After his speech, the house made everything official with minority leader Nancy Pelosi handing over the gavel to new speaker Paul Ryan. Ryan didn't waste any time talking about what needs to be done in congress.

"The house is broken. We're not solving problems, we're adding to them. And I'm not interested in laying blame or settling scores. We are wiping the slate clean," Ryan said.

Ryan has ties to the Tri-State just like Boehner.

Boehner served in congress for 25 years and nearly five of those years as speaker of the house.  Boehner's district office is in West Chester, a community which, according to long time Boehner's friend George Lang, owes a lot to the now former speaker of the house.

“Over 60,000 people now work in over 3,200 West Chester domiciled businesses and John was a big part of laying the framework that we are enjoying today,” Lang said.

Boehner says his pursuit of the American dream began in the Cincinnati suburb of Reading where he grew up in a small house at the bottom of a hill.

“The hill had twists, the hill had turns and even a few tears. Nothing wrong with that,” Boehner said.

Ironically, new Speaker, Ryan, was a Boehner campaign volunteer when he was at Miami University.

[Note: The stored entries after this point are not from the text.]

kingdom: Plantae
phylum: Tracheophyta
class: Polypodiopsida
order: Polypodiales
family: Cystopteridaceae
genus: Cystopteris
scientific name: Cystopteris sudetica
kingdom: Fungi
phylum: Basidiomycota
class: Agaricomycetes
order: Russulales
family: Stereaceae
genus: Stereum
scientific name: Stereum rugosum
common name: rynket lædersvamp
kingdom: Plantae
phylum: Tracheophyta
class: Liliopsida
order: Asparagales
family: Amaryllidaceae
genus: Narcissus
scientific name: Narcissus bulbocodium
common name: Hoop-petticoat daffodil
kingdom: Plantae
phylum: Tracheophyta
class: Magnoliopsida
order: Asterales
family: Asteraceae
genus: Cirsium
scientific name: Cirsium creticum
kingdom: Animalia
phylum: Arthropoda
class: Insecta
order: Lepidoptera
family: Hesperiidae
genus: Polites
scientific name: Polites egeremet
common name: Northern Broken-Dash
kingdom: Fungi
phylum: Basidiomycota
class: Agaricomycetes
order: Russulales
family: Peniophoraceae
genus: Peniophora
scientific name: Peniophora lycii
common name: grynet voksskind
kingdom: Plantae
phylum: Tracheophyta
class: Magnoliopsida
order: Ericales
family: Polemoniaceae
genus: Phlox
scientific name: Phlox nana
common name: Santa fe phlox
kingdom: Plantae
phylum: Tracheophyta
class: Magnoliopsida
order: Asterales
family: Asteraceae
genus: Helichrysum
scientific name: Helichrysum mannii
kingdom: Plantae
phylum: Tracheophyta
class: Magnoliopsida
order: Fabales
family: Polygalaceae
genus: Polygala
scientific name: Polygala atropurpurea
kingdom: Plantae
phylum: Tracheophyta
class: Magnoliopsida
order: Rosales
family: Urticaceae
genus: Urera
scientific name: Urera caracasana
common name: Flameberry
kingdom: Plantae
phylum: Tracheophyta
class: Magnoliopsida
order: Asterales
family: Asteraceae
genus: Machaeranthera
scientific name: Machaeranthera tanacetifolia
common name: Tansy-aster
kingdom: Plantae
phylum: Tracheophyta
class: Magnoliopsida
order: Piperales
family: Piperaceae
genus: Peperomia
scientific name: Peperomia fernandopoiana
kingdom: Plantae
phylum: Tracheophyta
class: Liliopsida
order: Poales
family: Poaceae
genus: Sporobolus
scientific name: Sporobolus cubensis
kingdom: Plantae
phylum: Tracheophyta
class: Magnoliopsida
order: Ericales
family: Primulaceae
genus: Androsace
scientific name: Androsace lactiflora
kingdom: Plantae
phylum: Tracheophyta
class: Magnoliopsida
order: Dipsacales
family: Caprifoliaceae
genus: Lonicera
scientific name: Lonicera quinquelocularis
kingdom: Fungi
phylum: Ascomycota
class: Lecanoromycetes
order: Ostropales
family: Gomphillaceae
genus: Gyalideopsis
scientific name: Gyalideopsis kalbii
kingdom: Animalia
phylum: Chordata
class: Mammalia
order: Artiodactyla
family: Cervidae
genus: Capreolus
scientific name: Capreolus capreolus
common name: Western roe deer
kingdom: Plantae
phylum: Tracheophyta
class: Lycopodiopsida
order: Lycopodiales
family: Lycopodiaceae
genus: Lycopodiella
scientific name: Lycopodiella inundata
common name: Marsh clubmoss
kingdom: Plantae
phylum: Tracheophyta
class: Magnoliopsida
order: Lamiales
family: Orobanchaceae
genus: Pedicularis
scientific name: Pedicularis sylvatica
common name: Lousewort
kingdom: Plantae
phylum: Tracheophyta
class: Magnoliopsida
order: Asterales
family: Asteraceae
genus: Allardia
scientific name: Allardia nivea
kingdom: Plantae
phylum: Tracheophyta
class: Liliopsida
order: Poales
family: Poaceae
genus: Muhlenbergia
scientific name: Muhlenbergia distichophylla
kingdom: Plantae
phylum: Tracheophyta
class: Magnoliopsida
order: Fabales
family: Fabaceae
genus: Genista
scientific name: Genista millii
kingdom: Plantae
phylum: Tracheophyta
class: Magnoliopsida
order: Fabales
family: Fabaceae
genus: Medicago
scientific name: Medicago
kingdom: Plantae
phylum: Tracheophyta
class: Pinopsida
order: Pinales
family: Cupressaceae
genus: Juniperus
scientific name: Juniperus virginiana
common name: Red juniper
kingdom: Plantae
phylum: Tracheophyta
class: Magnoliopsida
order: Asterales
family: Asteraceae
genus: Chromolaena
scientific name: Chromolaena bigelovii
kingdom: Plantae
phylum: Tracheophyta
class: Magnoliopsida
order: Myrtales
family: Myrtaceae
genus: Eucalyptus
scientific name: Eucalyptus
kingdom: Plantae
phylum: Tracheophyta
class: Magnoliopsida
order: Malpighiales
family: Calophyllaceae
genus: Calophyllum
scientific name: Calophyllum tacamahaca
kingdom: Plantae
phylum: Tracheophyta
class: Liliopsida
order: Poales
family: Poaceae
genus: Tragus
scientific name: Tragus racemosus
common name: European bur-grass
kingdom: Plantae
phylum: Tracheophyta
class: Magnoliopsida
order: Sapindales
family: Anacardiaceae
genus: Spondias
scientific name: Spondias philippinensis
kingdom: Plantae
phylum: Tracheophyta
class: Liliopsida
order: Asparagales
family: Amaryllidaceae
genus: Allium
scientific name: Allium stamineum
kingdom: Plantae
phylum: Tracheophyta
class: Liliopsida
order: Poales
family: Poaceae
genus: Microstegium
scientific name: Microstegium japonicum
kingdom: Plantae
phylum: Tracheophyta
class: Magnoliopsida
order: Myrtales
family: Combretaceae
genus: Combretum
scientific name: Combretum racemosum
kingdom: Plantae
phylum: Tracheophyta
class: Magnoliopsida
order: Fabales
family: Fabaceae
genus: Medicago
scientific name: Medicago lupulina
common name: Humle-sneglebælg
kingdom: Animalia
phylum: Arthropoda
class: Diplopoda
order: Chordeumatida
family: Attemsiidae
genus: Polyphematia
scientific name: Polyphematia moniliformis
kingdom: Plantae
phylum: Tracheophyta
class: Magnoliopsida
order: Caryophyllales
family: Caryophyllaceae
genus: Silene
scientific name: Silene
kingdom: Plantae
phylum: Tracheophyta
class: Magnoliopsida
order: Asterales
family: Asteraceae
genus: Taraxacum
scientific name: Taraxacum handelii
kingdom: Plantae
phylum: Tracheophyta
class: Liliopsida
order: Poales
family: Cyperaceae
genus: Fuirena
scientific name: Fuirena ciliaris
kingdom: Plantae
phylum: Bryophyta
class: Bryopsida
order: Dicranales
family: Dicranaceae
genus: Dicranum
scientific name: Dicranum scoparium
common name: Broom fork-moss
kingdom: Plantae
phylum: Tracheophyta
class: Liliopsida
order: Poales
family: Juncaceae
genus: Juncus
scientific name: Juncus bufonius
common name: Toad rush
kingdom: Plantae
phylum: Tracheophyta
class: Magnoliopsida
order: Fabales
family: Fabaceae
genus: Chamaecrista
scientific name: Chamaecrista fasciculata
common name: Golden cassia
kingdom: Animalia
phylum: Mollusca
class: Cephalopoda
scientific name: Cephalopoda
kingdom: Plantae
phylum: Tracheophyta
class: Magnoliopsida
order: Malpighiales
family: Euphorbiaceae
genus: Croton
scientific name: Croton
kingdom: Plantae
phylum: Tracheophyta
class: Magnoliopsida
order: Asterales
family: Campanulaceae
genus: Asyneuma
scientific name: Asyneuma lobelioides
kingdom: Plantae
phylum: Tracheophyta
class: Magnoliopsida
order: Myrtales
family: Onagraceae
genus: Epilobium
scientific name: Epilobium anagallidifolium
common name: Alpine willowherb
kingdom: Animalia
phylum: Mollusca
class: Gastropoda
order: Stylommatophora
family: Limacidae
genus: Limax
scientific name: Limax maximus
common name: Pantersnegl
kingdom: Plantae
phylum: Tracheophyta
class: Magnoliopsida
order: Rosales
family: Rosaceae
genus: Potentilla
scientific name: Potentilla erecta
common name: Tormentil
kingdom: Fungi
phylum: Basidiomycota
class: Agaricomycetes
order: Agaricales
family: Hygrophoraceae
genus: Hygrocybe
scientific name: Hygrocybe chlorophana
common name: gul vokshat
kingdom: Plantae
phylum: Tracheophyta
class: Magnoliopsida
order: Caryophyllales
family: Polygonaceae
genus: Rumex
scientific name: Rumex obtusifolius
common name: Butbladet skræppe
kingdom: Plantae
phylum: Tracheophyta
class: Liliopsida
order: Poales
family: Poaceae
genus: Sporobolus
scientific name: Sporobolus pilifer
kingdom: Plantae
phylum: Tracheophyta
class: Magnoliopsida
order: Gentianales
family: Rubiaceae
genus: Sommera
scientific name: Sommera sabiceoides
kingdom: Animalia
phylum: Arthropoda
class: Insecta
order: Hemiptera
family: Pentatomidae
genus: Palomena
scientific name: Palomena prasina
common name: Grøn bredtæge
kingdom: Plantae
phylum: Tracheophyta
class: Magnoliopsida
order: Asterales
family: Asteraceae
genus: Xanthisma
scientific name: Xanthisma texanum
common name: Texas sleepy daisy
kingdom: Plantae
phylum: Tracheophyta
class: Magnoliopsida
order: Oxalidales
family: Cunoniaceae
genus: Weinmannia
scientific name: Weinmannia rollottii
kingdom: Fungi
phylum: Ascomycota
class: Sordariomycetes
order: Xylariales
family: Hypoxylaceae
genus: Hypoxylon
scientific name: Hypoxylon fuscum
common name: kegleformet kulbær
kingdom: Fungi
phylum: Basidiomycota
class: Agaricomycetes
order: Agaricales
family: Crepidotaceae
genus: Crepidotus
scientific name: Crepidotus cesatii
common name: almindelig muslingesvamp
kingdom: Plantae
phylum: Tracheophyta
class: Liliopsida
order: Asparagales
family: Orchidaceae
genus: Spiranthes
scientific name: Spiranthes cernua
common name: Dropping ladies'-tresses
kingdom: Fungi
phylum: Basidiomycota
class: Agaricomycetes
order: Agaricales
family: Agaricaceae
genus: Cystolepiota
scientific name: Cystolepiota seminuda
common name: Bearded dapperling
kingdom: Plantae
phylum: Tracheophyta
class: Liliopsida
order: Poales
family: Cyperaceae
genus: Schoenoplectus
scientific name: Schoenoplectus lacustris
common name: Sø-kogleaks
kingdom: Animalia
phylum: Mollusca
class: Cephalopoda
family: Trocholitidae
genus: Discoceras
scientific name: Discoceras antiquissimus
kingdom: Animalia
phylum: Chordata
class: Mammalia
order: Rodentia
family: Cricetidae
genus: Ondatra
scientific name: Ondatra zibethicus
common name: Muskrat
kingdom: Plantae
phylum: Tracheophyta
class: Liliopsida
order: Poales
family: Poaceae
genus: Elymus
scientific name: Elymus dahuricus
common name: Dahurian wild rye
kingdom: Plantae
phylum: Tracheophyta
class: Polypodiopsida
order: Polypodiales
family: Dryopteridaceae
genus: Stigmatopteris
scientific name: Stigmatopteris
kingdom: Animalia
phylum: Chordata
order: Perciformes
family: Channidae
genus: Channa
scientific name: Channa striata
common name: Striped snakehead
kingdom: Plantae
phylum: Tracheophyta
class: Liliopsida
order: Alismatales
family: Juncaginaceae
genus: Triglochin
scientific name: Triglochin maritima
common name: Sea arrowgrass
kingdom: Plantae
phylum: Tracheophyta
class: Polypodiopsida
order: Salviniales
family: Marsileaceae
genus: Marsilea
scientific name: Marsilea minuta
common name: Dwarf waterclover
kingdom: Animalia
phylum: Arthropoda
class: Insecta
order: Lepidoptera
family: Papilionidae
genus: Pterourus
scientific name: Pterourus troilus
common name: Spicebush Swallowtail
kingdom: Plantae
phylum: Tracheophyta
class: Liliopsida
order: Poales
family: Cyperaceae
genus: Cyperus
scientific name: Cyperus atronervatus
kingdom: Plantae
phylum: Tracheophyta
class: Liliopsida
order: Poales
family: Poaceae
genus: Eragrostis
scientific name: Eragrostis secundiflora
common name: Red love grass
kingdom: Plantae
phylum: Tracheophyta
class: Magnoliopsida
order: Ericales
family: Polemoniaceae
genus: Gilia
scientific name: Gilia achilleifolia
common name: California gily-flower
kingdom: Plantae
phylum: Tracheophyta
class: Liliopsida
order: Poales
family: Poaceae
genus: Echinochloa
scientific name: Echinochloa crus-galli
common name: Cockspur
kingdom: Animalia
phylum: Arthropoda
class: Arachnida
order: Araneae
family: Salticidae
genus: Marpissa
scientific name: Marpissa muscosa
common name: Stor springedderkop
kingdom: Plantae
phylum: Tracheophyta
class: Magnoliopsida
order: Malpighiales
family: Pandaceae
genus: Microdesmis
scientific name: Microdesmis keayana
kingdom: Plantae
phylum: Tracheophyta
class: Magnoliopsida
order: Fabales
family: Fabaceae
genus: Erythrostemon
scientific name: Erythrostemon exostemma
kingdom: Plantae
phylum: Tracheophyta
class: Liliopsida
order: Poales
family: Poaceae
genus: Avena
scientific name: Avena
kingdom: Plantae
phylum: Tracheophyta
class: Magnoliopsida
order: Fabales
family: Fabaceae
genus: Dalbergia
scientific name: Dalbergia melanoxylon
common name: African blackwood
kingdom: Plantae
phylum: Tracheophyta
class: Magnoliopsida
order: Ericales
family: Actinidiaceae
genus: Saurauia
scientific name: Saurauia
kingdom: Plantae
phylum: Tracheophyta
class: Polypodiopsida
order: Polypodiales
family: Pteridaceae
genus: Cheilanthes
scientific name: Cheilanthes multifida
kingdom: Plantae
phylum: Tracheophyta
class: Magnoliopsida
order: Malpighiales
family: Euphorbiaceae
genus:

“I don't think he could pronounce my name back in 1990. He was putting yard signs up for me. As Cincinnatus understood there's a difference between being asked to do something and being called to do something,” Ryan said.

Miami's College Republican co-chair Bethany Nye says she's met both Boehner and Ryan.

“It's pretty cool to going from being in the speaker's district to having the speaker be a graduate at your university,” Nye said.

While at Miami, Ryan studied economics under Professor Richard Hart, now retired, but says Ryan is the right man for the job.

“He's a bright, articulate, cerebral, intellectually curious guy. He's clearly the ideas man in the Republican party,” Hart said.

At this moment, Boehner still represents this congressional district. It will be up to the governor to nominate a replacement and set a special election date.